Friends of Northern Lake Champlain Wins $50,000 Grant
The United States Department of Agriculture’s Natural Resources Conservation Service (NRCS) awarded the Friends of Northern Lake Champlain (FNLC) a Conservation Innovations Grant (CIG) to develop and monitor a phosphorous removal system at the end of a subsurface drain on a Franklin, VT farm. The $50,000 grant will be used to design, monitor and evaluate two treatment systems using two different phosphorous filtering media for the next two years. Phosphorous loads will be calculated before and after treatment.
NRCS developed a new interim practice called Phosphorus Removal System for subsurface drainage to treat water coming out of tile drains. New research conducted in the Midwest shows that between 60-96% of the water that falls on a tile-drained field discharges from the tiles and at present there is no treatment for that water.
“Subsurface drains, otherwise known as tile drains, are nothing new. Farmers have been installing tiles for centuries. We used to support this practice because it was effective in reducing soil wetness and increasing crop production. Most of the tiles drain into ditches or streams off the farm fields without any treatment… Although the water looks clean from tile drains, we now know that dissolved phosphorous is coming out of the end. This project will allow us to monitor the water from 2 tile drains before and after treatment, providing us with more information about the water quality from tiles and how to best remove phosphorus from that water.” ~ Kip Potter, Water Quality Specialist for VT NRCS.
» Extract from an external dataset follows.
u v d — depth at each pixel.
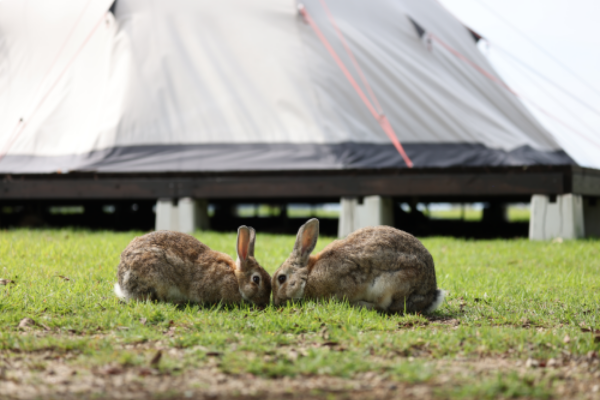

These will be the first of these systems in Vermont. Research in other parts of the country has focused on bioreactors for nitrogen removal on subsurface drainage, but no one has developed a system for phosphorous removal. According to Potter, “We have already started studying the effectiveness of different media at removing phosphorous with a group of students from UVM and some locally sourced materials are showing promising results. It is important that the material we used can be recycled into a crop management system, so there is incentive to install these systems. Flow data has already been collected and the project is underway”.
The systems will be installed in early spring of 2015.